Background: Previous studies have described increased occurrence of asthma among healthcare workers, but to our knowledge there are no validated survey questionnaires with which to study this occupational group.

Aims: To develop, validate, and refine a new survey instrument on asthma for use in epidemiological studies of healthcare workers.

Methods: An initial draft questionnaire, designed by a multidisciplinary team, used previously validated questions where possible; the occupational exposure section was developed by updating health services specific chemical lists through hospital walk-through surveys and review of material safety data sheets. A cross-sectional validation study was conducted in 118 non-smoking subjects, who also underwent bronchial challenge testing, an interview with an industrial hygienist, and measurement of specific IgE antibodies to common aeroallergens.

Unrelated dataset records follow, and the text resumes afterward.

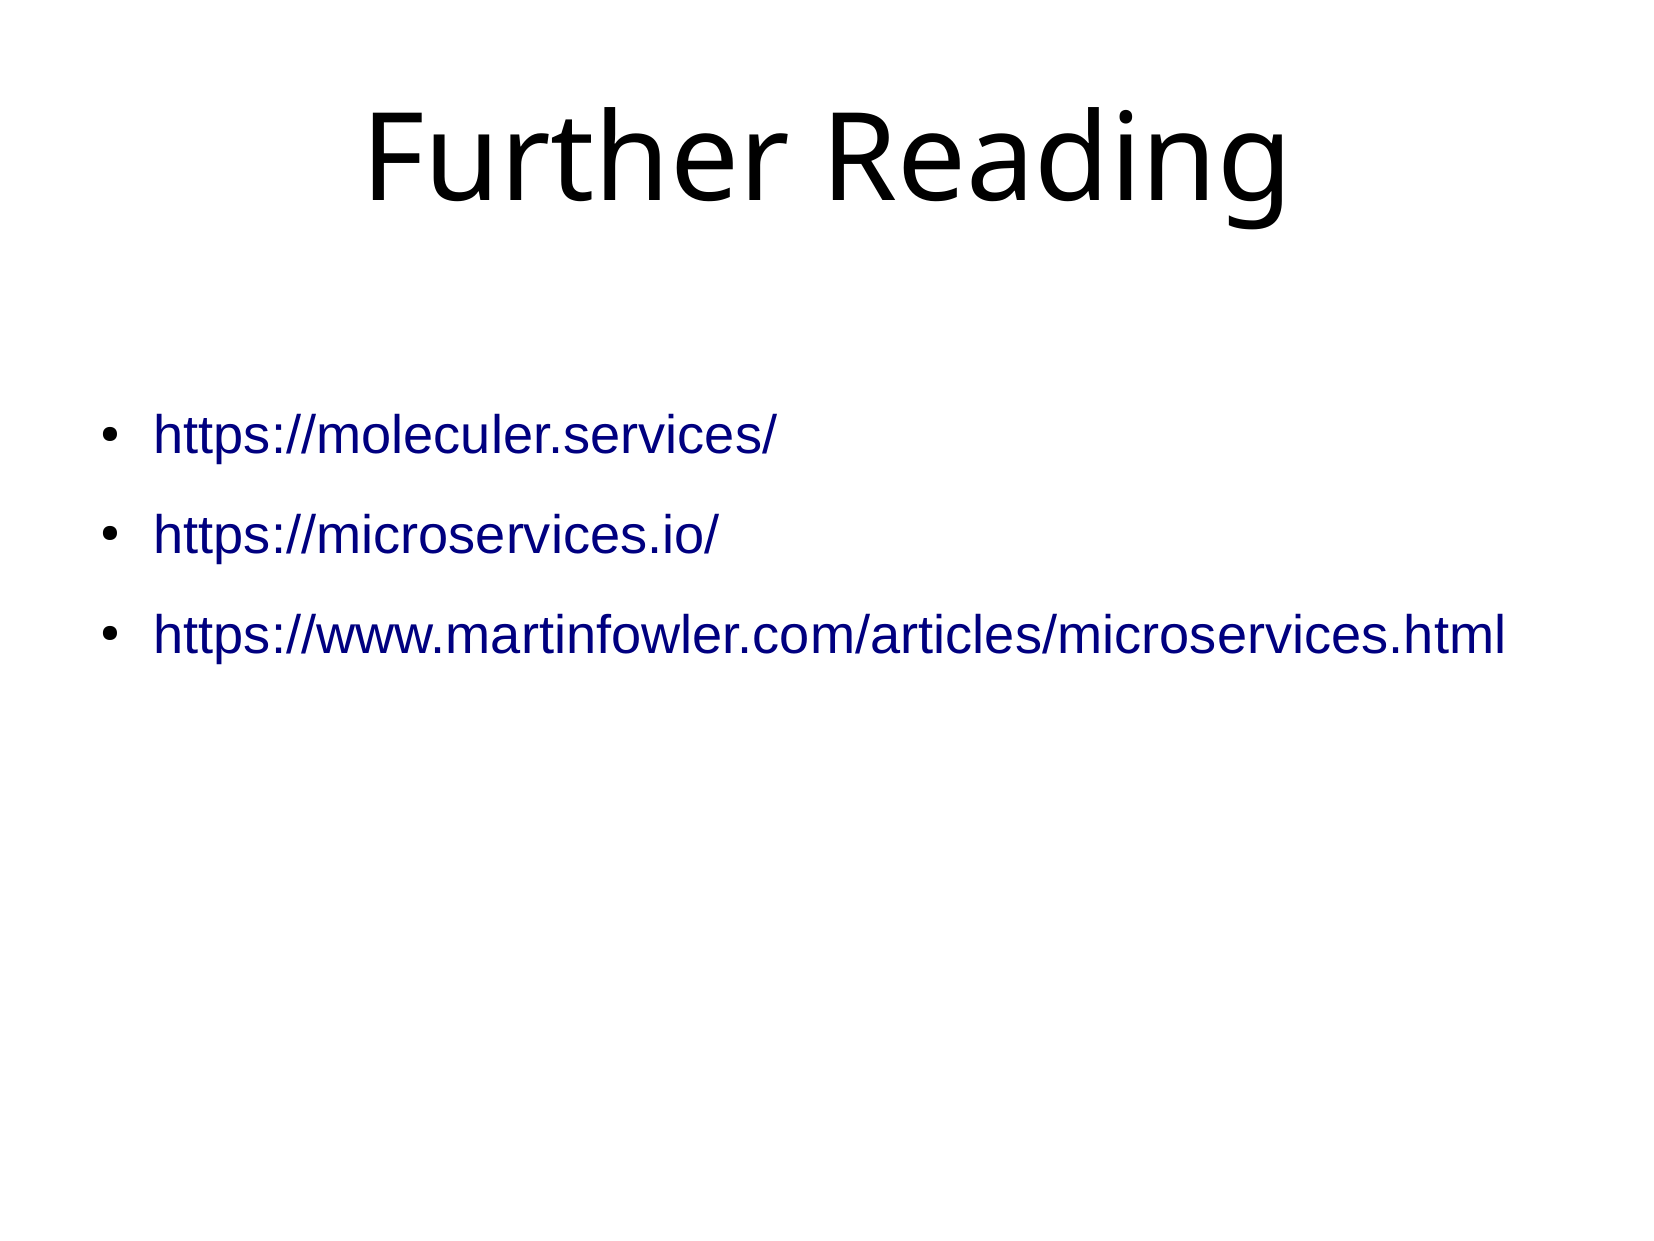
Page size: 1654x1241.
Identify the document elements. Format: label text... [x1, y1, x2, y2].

title Further Reading [82, 49, 1571, 257]
list https://moleculer.services/ https://microservices.io/ https://www.martinfowler.com/articles/microservices.html [82, 405, 1571, 1010]
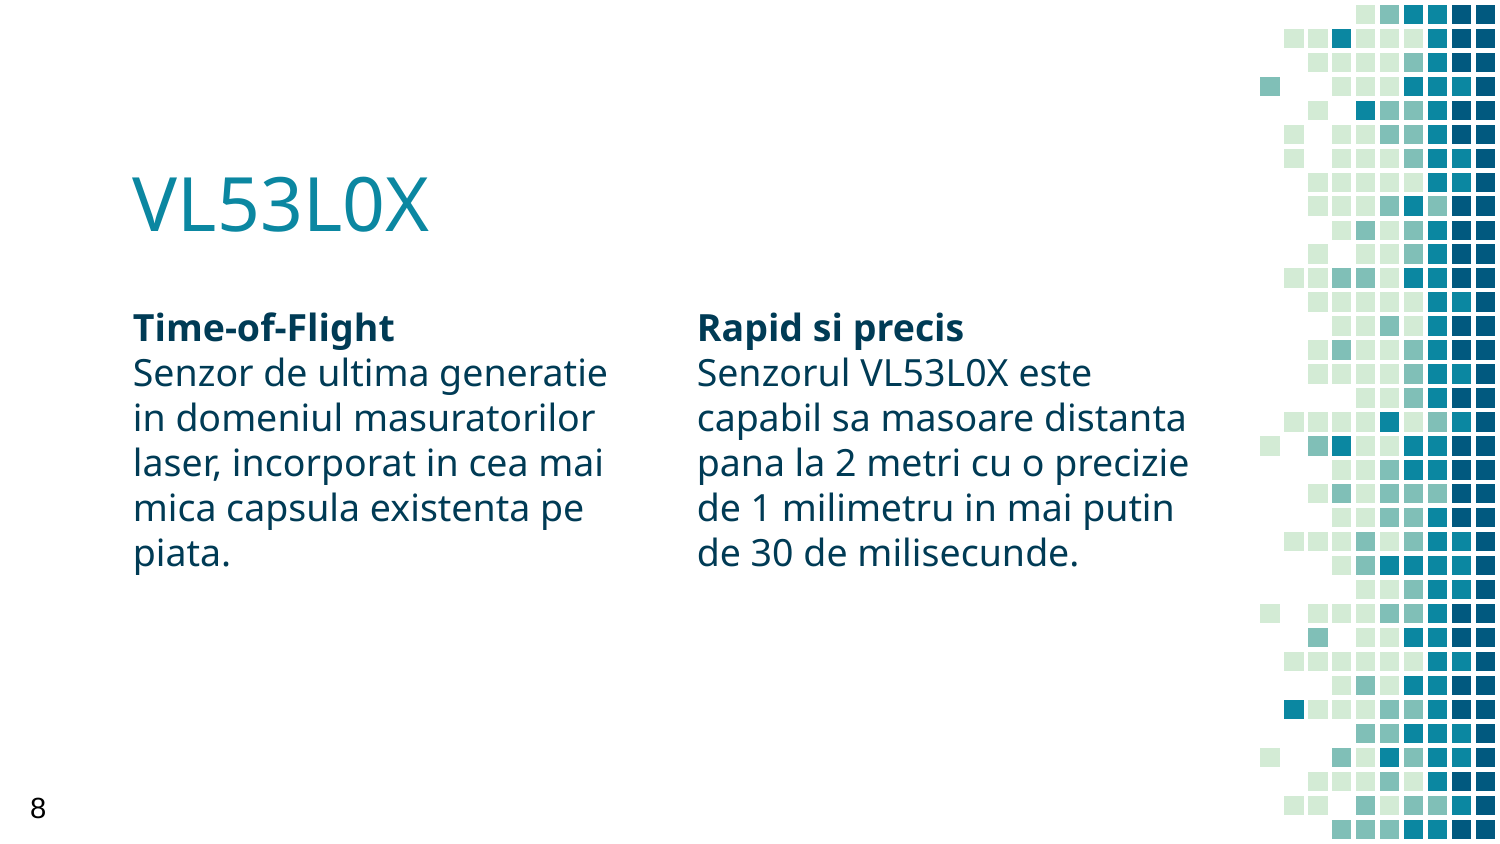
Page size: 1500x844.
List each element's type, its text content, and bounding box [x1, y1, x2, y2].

list Time-of-Flight Senzor de ultima generatie in domeniul masuratorilor laser, incorporat in cea mai mica capsula existenta pe piata. [117, 289, 650, 796]
slide_number <number> [15, 774, 105, 839]
title VL53L0X [117, 121, 1227, 262]
list Rapid si precis Senzorul VL53L0X este capabil sa masoare distanta pana la 2 metri cu o precizie de 1 milimetru in mai putin de 30 de milisecunde. [681, 289, 1214, 796]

Results: The final version consisted of 43 main questions in four sections. Time to completion of the questionnaire ranged from 13 to 25 minutes. Test–retest reliability of asthma and allergy items ranged from 75% to 94%, and internal consistency for these items was excellent (Cronbach’s α ⩾ 0.86). Against methacholine challenge, an eight item combination of asthma related symptoms had a sensitivity of 71% and specificity of 70%; against a physician diagnosis of asthma, this same combination showed a sensitivity of 79% and specificity of 98%. Agreement between self-reported exposures and industrial hygienist review was similar to previous studies and only moderate, indicating the need to incorporate more reliable methods of exposure assessment. Against the aerollergen panel, the best combinations of sensitivity and specificity were obtained for a history of allergies to dust, dust mite, and animals.

Conclusions: Initial evaluation of this new questionnaire indicates good validity and reliability, and further field testing and cross-validation in a larger healthcare worker population is in progress. The need for development of more reliable occupational exposure assessment methods that go beyond self-report is underscored.

Footnotes

  • Funding: Supported in part by Grant Nos 5R01OH03945-01A1 and T42CCT610417 from the National Institute for Occupational Safety and Health/Centers for Disease Control and Prevention. The funding agency had no involvement in the study design, data collection, data analysis, interpretation of data, writing of the paper, and/or in the decision to submit the paper for publication.